[JOB]: Looking at the data, count the lines where the word "email" occurs and answer with only the number.

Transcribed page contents
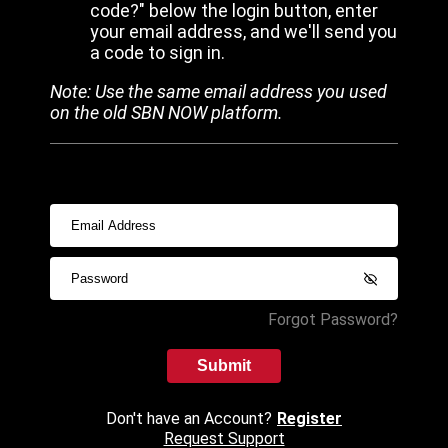
code?" below the login button, enter
your email address, and we'll send you
a code to sign in.
Note: Use the same email address you used
on the old SBN NOW platform.
Forgot Password?
Submit
Don't have an Account?
Register
Request Support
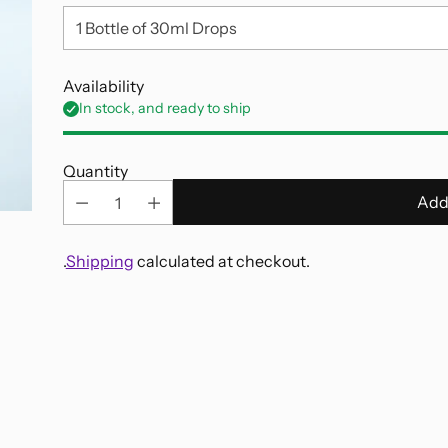
Availability
In stock, and ready to ship
Quantity
Add
.
Shipping
calculated at checkout.
Adding
product
to
your
cart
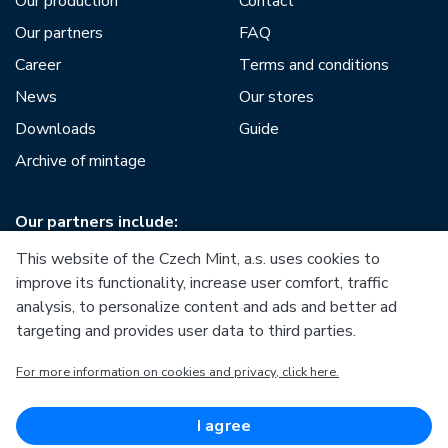
Our production
Contact
Our partners
FAQ
Career
Terms and conditions
News
Our stores
Downloads
Guide
Archive of mintage
Our partners include:
This website of the Czech Mint, a.s. uses cookies to
improve its functionality, increase user comfort, traffic
analysis, to personalize content and ads and better ad
targeting and provides user data to third parties.
European Union
For more information on cookies and privacy, click here.
European Regional Development Fund
Operational Programme Enterprise and Innovations for
Competitiveness
European Union
I agree
European Regional Development Fund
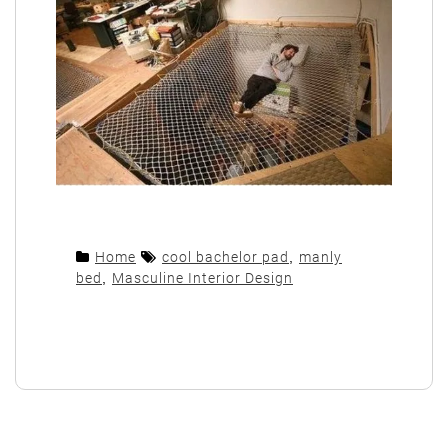
Home
cool bachelor pad
,
manly
bed
,
Masculine Interior Design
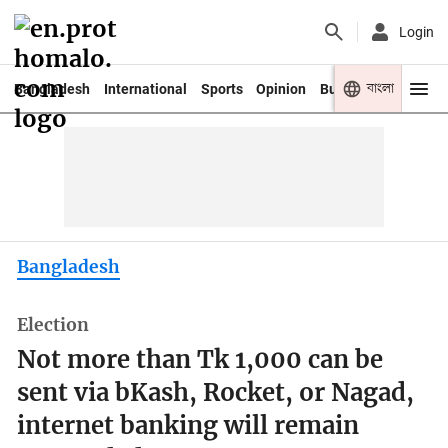
Login
বাংলা
Bangladesh
International
Sports
Opinion
Business
Youth
Bangladesh
Election
Not more than Tk 1,000 can be
sent via bKash, Rocket, or Nagad,
internet banking will remain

[WRITTEN SOLUTION]: 2